*** SELECTED EXCERPT ***

I believe what he was wasking was "given an ArrayList(i32), how would you expect it to call deinit on the member i32s?". The answer, of course, is that you don't, which is also true of ArrayList(ArrayList(i32)). ArrayList absolutely supports heap-allocated types, you just have to free them yourself before calling deinit() on the ArrayList itself.

1 comments

Which only brings us again (putting aside what virtue recommends that design over having destructors) to the same original question. If I have an ArrayList(T) for a generic type T, how do I know if the elements need to be freed before I deinit and how do I do that if they do?
I'm having trouble imagining a scenario where you'd have code that was so generic it could take an ArrayList of any arbitrary type and would also be responsible for its destruction.

But if you did, you could use `@TypeInfo` to inspect the inner type for a function named `deinit`, or some other criteria that made sense for this determination.

*** End of SELECTED EXCERPT ***
*** RECORDS SHOWN ***

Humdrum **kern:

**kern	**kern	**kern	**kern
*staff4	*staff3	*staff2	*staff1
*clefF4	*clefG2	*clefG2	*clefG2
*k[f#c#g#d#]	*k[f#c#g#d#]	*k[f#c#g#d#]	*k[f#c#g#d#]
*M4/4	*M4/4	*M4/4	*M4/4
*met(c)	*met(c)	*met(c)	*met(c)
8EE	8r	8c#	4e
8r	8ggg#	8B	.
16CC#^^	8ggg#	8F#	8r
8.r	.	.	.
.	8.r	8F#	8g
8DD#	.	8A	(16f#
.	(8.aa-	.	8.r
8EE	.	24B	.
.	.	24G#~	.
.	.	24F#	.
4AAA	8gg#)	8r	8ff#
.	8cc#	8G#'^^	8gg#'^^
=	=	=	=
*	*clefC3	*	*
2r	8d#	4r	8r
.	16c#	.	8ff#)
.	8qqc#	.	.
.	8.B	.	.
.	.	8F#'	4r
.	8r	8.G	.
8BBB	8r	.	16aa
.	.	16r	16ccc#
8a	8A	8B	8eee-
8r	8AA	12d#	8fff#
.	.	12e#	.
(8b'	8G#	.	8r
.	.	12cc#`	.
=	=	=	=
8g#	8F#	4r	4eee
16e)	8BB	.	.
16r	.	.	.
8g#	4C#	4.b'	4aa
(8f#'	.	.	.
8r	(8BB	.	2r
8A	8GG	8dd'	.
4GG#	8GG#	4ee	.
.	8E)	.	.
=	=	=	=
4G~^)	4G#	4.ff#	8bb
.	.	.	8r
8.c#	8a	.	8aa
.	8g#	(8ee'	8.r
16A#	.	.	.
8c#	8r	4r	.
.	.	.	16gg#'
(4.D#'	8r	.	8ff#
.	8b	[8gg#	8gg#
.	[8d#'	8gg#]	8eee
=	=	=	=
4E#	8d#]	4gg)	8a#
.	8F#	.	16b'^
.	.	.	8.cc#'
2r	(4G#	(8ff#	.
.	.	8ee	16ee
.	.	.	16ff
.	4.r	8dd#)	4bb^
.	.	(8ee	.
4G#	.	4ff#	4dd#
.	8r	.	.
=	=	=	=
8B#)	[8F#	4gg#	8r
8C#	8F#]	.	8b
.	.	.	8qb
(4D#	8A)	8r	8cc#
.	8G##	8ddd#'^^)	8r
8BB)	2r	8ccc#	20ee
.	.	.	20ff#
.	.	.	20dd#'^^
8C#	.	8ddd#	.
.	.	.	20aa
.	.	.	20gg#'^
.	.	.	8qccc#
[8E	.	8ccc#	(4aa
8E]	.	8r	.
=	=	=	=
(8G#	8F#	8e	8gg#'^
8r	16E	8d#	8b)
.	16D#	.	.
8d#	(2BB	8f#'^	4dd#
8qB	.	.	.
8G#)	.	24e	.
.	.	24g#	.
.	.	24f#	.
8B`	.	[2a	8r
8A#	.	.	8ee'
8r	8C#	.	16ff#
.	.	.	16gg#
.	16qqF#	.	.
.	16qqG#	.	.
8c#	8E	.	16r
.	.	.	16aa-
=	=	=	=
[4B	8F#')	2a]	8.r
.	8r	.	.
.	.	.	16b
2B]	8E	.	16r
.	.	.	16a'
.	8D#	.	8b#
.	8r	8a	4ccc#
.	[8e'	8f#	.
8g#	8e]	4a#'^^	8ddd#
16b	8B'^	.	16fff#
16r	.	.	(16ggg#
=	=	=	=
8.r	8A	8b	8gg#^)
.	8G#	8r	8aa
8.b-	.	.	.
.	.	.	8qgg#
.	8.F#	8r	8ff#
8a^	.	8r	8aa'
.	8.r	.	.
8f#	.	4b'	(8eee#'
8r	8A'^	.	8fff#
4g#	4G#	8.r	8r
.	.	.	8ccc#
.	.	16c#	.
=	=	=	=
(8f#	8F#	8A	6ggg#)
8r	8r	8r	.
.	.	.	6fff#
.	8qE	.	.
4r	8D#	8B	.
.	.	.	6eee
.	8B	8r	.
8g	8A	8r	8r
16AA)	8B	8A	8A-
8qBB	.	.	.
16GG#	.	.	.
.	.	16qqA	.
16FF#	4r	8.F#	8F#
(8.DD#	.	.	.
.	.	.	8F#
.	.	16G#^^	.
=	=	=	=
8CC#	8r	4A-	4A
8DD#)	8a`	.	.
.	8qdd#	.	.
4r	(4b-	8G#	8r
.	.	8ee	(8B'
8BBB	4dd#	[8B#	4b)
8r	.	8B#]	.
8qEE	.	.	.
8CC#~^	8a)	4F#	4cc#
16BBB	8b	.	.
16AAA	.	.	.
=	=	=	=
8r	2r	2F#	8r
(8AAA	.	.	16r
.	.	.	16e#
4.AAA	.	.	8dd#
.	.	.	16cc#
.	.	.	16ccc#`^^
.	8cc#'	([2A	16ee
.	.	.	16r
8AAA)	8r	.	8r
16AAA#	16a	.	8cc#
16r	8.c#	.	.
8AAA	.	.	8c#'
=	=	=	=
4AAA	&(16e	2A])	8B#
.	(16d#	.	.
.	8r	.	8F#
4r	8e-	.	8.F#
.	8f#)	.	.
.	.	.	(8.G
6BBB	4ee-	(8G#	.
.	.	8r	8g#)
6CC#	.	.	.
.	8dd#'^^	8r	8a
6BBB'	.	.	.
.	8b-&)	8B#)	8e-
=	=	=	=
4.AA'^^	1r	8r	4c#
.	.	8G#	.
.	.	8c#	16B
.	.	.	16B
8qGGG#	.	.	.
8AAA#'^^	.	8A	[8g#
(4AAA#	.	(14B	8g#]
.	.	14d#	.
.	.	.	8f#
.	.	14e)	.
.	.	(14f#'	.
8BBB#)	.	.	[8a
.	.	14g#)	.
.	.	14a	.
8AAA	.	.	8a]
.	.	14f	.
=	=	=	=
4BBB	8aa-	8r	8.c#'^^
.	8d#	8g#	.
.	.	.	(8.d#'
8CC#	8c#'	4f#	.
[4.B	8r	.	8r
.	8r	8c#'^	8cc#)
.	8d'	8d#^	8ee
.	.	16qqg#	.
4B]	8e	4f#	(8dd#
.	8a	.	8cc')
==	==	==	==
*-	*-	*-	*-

*** End of RECORDS SHOWN ***

INSTRUCTIONS TO FOLLOW: Continue the discussion about freeing an ArrayList's elements before calling deinit, starting after its final sentence.

TASK RESULT:
Any generic data type with a private ArrayList(T) member is an example. Unless you also expect callers to manually run destructors for elements of a type's private members, and their private members, etc. And it's not just about destroying the ArrayList entirely. Any function which just removes elements from an ArrayList needs to know how to destroy elements or else pass the buck for half its purpose to the caller. When I call shrink on an ArrayList(ArrayList(i32)) I'm supposed to preloop over the shrunken-over elements and call deinit on them before I call shrink? When I call the function that removes elements satisfying a predicate I'm supposed to preloop over the elements and call deinit on the ones I'm about to remove? Obviously not.

I already mentioned that hack. All you're doing there is introducing the ad-hoc notion of a destructors as a method named deinit. Again, in order for that to work in generic code that convention needs to be blessed by the language.

> Again, in order for that to work in generic code that convention needs to be blessed by the language.

Technically it only needs to be blessed by the standard library in this case.